Upak Security
There is currently a scary number of vulnerability tracking systems, all doing pretty much the same work. One can find a list of most popular ones at CVE Reference Key page. We could expect better security from having so many projects, but in fact the net result is that we don't have any comprehensive source of information. Aggregators like CVE, Secunia and SecurityFocus, help track security issues, but none of them is complete, and it's not very easy to find relevant info when you get five or more secunia advisories for a bug in some wide-spread library - and all of them are about OS updates, not the lib in question.
Some operating systems, like FreeBSD, even have more than one vulnerability tracking facilities. Some vendors provide commercial support for their producst (e.g. RedHat, SUSE) and have all the reasons for using their own, proprietary security frameworks. And we should not forget that what constitutes a piece of third-party software for one OS, can come bundled in another one, complicating information an advisory should contain.

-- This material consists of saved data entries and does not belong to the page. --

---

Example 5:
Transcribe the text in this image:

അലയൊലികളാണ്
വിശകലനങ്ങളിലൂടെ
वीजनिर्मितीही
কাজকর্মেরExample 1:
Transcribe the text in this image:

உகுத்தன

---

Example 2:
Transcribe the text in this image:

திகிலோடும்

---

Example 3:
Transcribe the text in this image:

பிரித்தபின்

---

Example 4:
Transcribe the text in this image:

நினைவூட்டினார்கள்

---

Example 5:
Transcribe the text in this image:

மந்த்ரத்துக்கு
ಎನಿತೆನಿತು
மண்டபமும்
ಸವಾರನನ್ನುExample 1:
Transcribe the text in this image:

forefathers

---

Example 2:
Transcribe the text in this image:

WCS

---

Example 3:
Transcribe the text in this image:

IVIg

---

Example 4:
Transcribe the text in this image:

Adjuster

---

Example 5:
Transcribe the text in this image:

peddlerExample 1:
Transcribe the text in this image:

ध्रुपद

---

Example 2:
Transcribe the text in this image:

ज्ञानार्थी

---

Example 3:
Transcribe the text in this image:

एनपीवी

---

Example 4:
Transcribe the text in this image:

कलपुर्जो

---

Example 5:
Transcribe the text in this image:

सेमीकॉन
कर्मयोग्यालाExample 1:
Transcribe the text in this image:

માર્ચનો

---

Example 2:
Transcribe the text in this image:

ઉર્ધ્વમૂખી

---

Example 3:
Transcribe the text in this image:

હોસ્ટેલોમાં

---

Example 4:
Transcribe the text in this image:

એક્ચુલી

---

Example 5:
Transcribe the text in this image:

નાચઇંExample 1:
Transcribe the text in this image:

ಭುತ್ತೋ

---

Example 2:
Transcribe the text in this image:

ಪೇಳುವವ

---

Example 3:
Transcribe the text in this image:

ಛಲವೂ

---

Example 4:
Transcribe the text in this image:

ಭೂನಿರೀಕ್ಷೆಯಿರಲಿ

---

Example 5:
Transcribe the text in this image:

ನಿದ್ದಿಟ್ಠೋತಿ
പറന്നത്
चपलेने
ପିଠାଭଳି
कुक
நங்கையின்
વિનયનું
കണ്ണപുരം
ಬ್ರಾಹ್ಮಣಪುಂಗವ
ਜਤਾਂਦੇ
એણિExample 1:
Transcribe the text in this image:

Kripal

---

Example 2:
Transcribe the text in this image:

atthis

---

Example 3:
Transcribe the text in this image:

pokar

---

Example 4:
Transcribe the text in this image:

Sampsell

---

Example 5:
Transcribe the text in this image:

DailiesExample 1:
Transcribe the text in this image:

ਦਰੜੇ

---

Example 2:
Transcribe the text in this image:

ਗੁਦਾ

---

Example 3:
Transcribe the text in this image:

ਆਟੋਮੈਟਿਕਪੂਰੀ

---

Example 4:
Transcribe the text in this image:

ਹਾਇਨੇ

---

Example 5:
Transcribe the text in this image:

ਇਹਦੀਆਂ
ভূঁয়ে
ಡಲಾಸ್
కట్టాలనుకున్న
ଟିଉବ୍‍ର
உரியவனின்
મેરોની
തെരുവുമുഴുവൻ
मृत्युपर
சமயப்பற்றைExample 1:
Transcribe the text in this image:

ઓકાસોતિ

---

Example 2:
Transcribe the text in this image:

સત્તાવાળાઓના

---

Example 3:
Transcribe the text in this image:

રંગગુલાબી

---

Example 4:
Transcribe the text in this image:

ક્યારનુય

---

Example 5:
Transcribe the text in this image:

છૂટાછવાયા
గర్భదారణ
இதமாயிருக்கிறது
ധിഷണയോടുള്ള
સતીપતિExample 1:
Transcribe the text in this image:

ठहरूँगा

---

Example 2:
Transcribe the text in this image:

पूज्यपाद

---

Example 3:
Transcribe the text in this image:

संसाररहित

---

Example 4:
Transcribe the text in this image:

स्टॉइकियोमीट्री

Upak aims at alleviating security tracking issues and seeks a way to make collaboration possible. To name a few possibilities:
- A new aggregator, crafted to be compatible with data formats of many security trackers. It is to have automatic import and on-demand export capabilities, so that any project can easily evaluate and import foreign advisories from the aggregator.

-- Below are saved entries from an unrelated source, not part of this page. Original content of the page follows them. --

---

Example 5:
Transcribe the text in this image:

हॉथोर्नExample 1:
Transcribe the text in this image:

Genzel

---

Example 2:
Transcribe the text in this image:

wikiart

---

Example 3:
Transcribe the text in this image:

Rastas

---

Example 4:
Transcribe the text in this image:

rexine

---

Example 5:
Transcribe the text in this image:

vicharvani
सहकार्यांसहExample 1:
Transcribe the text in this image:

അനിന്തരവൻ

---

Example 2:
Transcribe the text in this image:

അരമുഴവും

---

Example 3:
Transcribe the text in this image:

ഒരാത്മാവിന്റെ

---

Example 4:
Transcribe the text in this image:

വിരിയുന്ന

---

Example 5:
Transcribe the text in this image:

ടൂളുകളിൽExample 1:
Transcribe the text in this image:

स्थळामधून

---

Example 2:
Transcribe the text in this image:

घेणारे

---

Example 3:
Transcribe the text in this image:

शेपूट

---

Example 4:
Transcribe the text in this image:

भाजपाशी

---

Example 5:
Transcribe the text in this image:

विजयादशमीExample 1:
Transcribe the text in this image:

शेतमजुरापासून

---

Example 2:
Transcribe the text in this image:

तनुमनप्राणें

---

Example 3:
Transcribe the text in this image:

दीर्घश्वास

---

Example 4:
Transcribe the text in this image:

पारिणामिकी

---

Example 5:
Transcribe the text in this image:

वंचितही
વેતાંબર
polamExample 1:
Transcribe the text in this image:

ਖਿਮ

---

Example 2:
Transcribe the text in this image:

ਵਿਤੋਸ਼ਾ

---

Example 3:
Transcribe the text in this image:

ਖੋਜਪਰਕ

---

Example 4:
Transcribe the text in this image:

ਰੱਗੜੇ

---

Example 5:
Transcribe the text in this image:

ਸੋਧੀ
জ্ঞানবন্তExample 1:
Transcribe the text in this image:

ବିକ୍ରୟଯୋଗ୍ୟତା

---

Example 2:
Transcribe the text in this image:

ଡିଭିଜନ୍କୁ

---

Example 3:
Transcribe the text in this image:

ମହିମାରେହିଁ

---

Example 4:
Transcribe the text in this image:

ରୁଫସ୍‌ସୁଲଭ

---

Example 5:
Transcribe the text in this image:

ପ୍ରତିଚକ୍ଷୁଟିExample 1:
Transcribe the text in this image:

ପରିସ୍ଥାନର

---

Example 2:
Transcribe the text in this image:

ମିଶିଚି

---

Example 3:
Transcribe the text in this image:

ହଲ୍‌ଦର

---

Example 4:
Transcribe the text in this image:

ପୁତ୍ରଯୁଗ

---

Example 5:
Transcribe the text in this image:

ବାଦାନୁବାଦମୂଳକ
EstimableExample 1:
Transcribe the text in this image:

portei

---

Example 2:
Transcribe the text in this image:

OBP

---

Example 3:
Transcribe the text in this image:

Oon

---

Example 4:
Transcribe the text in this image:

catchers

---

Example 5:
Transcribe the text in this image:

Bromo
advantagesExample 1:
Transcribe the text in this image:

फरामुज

- A new tracker, much like the aggregator, but directly write-accessed by developers and security officers, who need to create a new entry. Automated export capabilities should be present in order for projects to retain their current data formats.
- A new tracker, encompassing most needs of many projects, which these projects agree to switch to. Direct read-write access for all interested parties requires well-tuned access-control (i.e. so that a Debian security officer would not be able to alter the effect an advisory has on OpenBSD, for example).